• _YOUR GOAL_: Could you render every line of the data below as a numbered list, dropping any blank lines? Leave the pictures out of your answer.

• _GIVEN MATERIAL_:

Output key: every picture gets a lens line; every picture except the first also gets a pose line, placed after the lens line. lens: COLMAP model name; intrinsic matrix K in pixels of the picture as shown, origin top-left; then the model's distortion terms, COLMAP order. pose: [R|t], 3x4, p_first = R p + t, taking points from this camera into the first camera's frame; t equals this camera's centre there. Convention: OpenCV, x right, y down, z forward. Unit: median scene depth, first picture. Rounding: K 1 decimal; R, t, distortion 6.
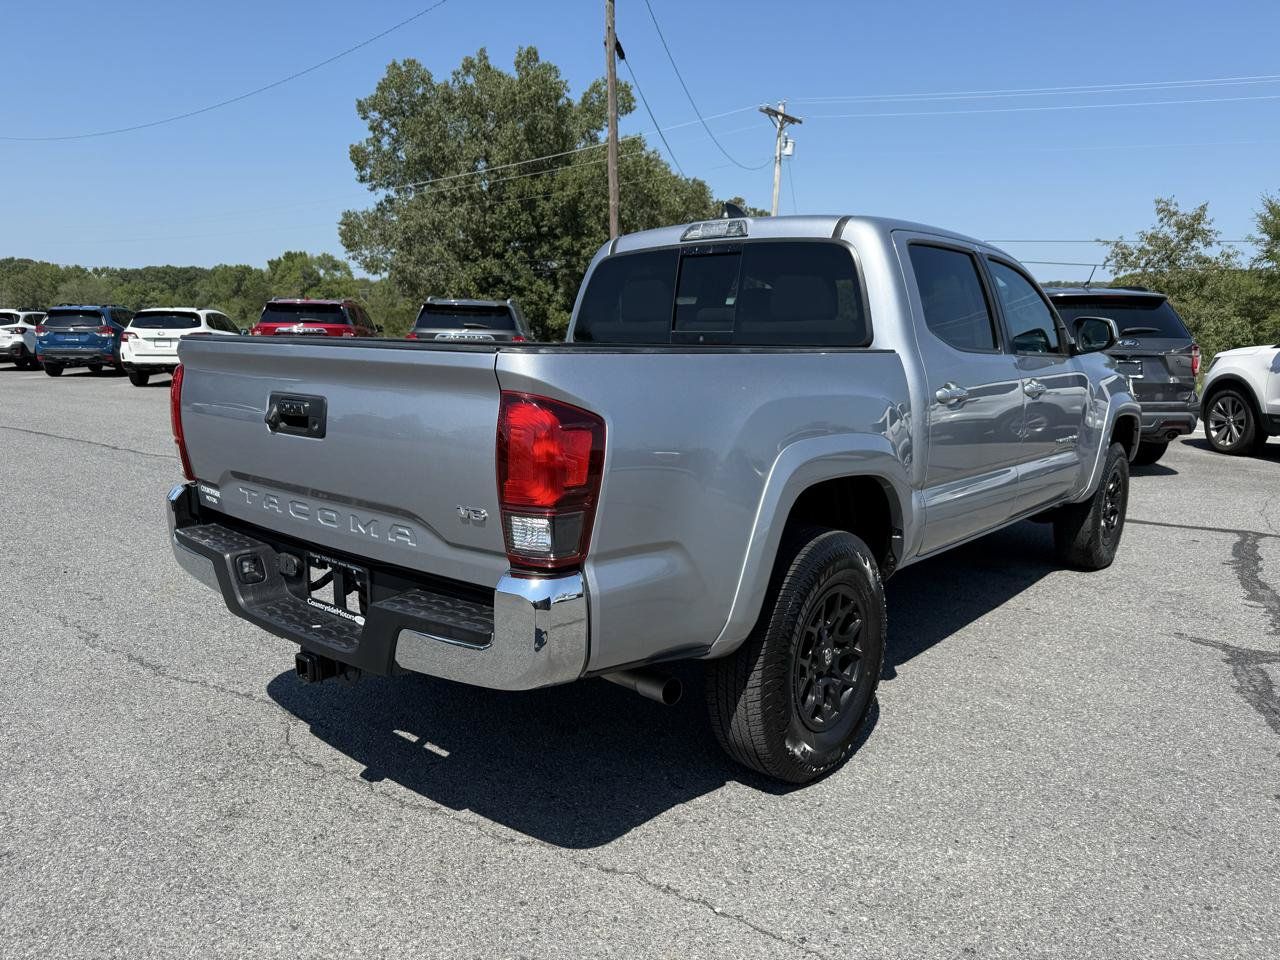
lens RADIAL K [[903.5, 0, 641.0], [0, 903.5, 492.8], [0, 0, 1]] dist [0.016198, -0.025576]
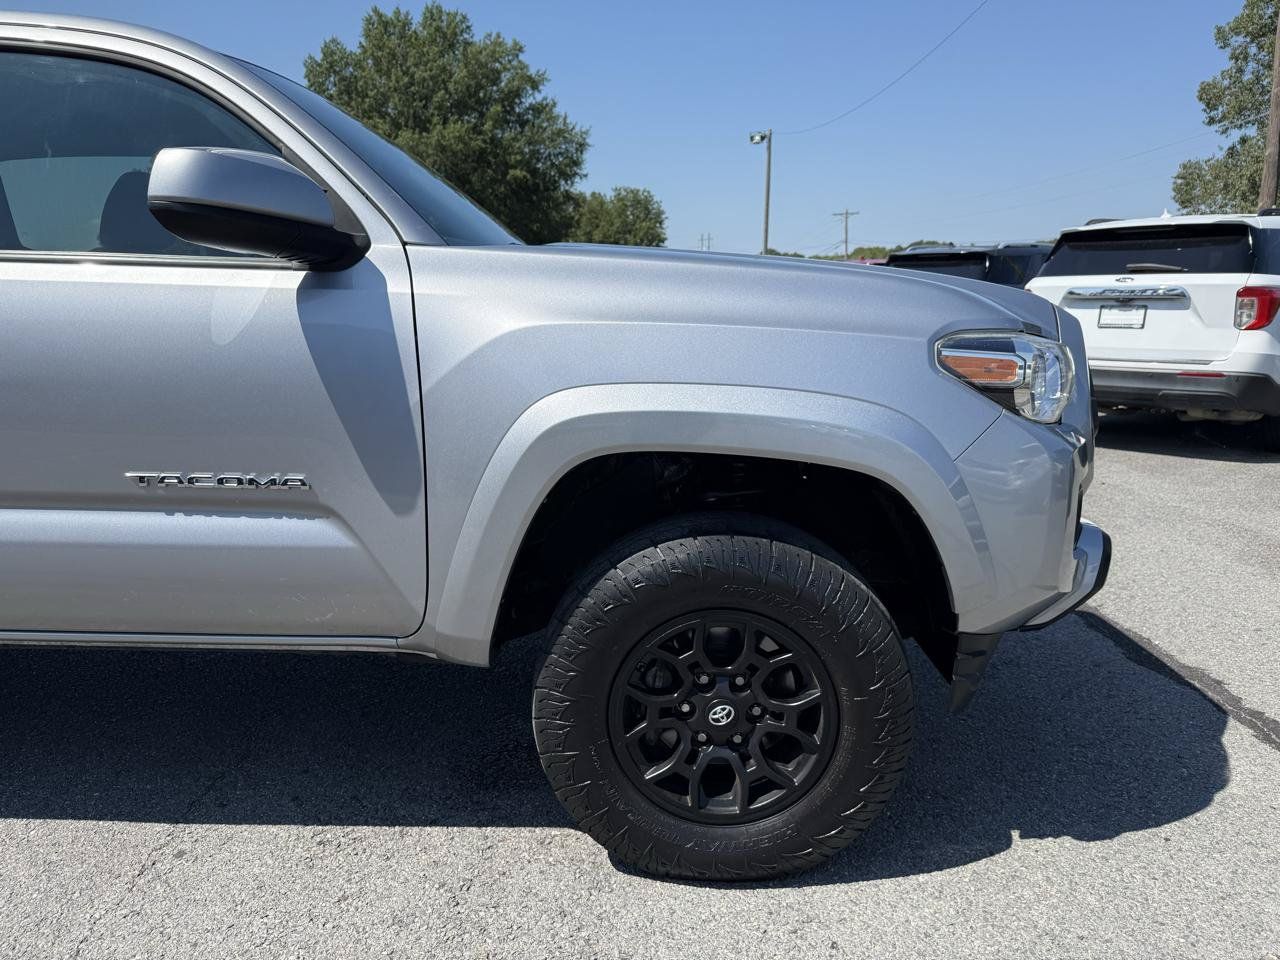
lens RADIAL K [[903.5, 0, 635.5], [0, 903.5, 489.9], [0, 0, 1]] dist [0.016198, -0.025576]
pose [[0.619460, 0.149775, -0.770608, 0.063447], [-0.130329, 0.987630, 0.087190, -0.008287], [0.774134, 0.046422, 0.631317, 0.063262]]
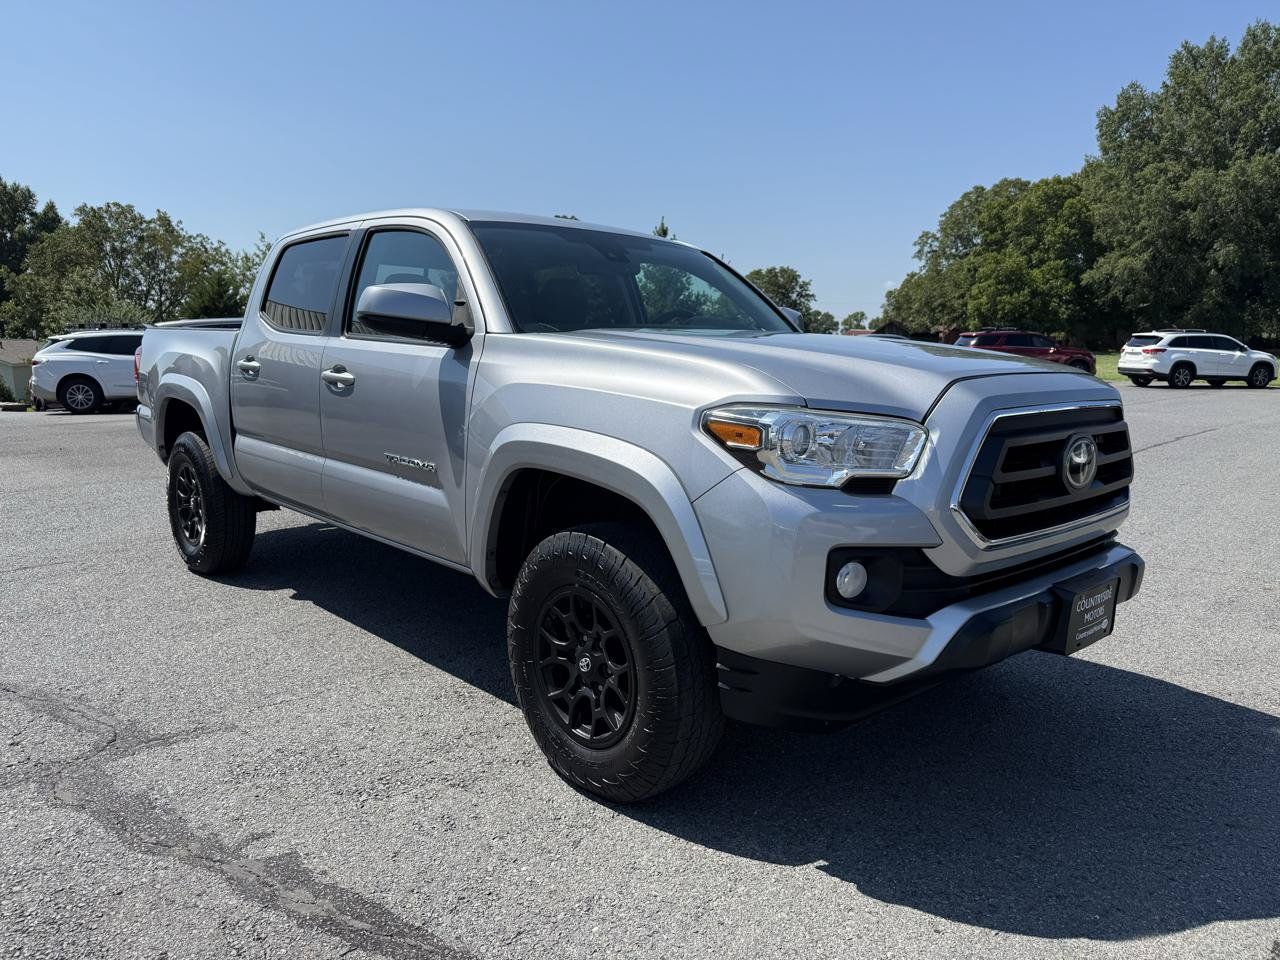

• _SOLUTION TO THE PROBLEM_:
1. Output key: every picture gets a lens line; every picture except the first also gets a pose line, placed after the lens line. lens: COLMAP model name; intrinsic matrix K in pixels of the picture as shown, origin top-left; then the model's distortion terms, COLMAP order. pose: [R|t], 3x4, p_first = R p + t, taking points from this camera into the first camera's frame; t equals this camera's centre there. Convention: OpenCV, x right, y down, z forward. Unit: median scene depth, first picture. Rounding: K 1 decimal; R, t, distortion 6.
2. lens RADIAL K [[903.5, 0, 641.0], [0, 903.5, 492.8], [0, 0, 1]] dist [0.016198, -0.025576]
3. lens RADIAL K [[903.5, 0, 635.5], [0, 903.5, 489.9], [0, 0, 1]] dist [0.016198, -0.025576]
4. pose [[0.619460, 0.149775, -0.770608, 0.063447], [-0.130329, 0.987630, 0.087190, -0.008287], [0.774134, 0.046422, 0.631317, 0.063262]]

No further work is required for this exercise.